Fiber Nonlinearity Mitigation in Coherent Optical Systems
Stella Civelli, Dario Cellini, Enrico Forestieri, Marco Secondini
TL;DR
This work addresses the impact of fiber Kerr nonlinearity on capacity in coherent optical systems by evaluating two complementary mitigation strategies: digital backpropagation (DBP) and constellation shaping. It surveys DBP, including low-complexity variants such as ESSFM and CB-ESSFM, and explores constellation shaping techniques like probabilistic amplitude shaping (PAS), sphere shaping, and sequence-based nonlinear shaping with sequence selection. The findings show that DBP can significantly mitigate intra-channel nonlinearity with reduced complexity, while PAS provides gains in the linear regime that degrade under carrier phase recovery (CPR); notably, sequence selection yields persistent nonlinear shaping gains even with CPR, albeit at higher computational cost. The results offer practical DSP guidelines and inform capacity-limit considerations for nonlinear fiber channels, highlighting trade-offs between performance and implementation feasibility.
Abstract
Fiber nonlinearity represents a critical challenge to the capacity enhancement of modern optical communication systems.

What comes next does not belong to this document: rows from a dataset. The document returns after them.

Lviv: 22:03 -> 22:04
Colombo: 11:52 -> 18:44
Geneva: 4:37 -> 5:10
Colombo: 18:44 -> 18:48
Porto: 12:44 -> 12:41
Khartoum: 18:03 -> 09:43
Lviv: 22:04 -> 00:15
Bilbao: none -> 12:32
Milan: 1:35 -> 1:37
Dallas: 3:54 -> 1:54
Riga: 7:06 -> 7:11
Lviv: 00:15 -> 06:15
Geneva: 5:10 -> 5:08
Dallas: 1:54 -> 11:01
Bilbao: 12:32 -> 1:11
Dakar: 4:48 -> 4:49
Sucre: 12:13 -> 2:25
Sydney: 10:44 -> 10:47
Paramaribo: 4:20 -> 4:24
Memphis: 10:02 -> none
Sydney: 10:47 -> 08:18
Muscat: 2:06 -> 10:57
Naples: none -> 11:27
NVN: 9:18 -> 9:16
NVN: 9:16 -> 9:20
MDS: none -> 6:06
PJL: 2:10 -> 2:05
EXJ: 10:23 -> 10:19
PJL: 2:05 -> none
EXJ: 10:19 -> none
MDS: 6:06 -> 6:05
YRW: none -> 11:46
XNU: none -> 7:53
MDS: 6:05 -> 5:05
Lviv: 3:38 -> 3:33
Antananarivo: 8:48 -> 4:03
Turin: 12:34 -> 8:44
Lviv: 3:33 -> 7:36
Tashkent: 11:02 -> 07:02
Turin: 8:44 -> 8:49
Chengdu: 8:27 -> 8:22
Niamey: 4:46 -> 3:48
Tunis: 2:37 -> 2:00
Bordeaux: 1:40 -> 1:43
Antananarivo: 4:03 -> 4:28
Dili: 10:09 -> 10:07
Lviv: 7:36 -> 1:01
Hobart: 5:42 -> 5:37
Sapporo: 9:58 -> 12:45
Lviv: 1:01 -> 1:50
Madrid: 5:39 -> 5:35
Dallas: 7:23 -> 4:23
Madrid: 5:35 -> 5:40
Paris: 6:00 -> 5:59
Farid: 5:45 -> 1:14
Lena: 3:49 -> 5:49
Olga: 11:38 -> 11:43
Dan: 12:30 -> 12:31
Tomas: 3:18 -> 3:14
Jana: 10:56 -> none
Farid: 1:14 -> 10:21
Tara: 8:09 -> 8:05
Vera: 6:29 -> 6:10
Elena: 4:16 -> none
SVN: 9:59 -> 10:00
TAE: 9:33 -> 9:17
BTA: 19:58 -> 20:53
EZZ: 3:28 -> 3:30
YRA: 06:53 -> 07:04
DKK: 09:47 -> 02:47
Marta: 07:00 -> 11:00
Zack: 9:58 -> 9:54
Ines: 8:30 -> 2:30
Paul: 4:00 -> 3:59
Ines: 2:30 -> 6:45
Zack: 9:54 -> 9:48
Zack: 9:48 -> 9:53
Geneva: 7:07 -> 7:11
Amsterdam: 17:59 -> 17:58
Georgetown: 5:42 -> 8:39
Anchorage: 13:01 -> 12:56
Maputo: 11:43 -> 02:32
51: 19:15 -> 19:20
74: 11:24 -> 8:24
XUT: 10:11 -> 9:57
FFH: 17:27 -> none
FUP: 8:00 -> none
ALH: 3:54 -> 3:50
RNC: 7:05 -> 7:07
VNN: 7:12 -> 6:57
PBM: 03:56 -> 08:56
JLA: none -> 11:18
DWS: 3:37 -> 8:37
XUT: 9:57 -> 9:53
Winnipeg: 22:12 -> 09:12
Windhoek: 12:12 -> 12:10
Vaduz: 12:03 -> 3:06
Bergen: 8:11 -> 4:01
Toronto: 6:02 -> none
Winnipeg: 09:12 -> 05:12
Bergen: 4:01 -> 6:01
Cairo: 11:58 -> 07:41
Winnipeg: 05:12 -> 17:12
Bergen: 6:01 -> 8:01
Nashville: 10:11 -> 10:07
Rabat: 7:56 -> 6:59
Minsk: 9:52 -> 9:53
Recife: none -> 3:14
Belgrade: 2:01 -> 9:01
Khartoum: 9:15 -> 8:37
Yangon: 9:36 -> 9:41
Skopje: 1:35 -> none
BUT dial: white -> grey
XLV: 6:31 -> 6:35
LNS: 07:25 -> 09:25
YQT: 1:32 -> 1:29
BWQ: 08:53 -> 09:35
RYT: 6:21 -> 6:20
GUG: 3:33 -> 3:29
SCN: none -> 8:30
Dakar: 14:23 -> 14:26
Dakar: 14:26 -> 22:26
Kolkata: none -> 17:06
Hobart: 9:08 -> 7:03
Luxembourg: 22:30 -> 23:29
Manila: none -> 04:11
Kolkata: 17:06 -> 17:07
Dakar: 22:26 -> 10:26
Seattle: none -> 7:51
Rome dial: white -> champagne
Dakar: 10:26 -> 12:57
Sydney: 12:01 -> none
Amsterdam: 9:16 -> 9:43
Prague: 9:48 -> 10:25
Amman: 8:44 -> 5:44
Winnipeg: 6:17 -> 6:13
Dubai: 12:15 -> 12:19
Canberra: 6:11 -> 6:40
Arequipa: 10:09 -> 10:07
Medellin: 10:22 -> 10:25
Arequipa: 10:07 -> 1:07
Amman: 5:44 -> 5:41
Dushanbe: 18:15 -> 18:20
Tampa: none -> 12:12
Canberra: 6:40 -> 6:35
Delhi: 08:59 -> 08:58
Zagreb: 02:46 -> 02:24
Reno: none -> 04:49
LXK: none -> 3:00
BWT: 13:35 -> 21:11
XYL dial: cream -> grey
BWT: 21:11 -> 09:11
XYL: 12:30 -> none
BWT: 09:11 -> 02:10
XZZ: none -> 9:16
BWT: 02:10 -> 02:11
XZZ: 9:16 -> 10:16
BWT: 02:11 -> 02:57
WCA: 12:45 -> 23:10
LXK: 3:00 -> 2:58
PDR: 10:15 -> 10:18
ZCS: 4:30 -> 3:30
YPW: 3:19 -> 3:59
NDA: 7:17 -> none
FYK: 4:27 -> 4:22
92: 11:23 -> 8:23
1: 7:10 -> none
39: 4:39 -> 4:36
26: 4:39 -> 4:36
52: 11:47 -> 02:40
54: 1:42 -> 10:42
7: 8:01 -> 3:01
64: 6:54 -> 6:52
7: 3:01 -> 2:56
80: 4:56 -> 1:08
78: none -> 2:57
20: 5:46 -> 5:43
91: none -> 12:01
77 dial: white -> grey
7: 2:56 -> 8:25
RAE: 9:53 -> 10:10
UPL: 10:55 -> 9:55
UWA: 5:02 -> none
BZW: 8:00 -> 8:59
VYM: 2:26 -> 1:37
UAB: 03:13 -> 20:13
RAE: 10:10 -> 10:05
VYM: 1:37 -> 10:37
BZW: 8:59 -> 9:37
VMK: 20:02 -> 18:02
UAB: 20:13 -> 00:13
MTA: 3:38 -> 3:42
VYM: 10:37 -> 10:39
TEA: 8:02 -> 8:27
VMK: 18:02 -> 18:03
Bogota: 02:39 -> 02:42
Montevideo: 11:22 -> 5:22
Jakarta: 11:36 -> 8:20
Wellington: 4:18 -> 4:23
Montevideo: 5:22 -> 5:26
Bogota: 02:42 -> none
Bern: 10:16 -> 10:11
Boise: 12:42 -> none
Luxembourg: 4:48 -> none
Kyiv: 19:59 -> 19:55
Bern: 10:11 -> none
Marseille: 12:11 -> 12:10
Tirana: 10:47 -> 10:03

In recent years, significant research efforts have focused on mitigating its impact through two complementary approaches. On the one hand, researchers have investigated practical digital signal processing (DSP) techniques to mitigate or compensate for nonlinear impairments, such as reversing fiber propagation effects through digital backpropagation (DBP). However, the high computational complexity of these techniques often discourages their practical implementation. On the other hand, information-theoretic studies have sought to establish the capacity limits of the nonlinear optical fiber channel, providing a framework for evaluating the ultimate performance of existing optical networks and guiding the design of next-generation systems. This work reviews recent advances and proposes future directions for nonlinearity compensation and mitigation, including constellation shaping techniques and low-complexity DBP. Furthermore, it highlights the potential of these innovations both in advancing the theoretical understanding of fiber capacity limits and in enabling practical DSP implementations.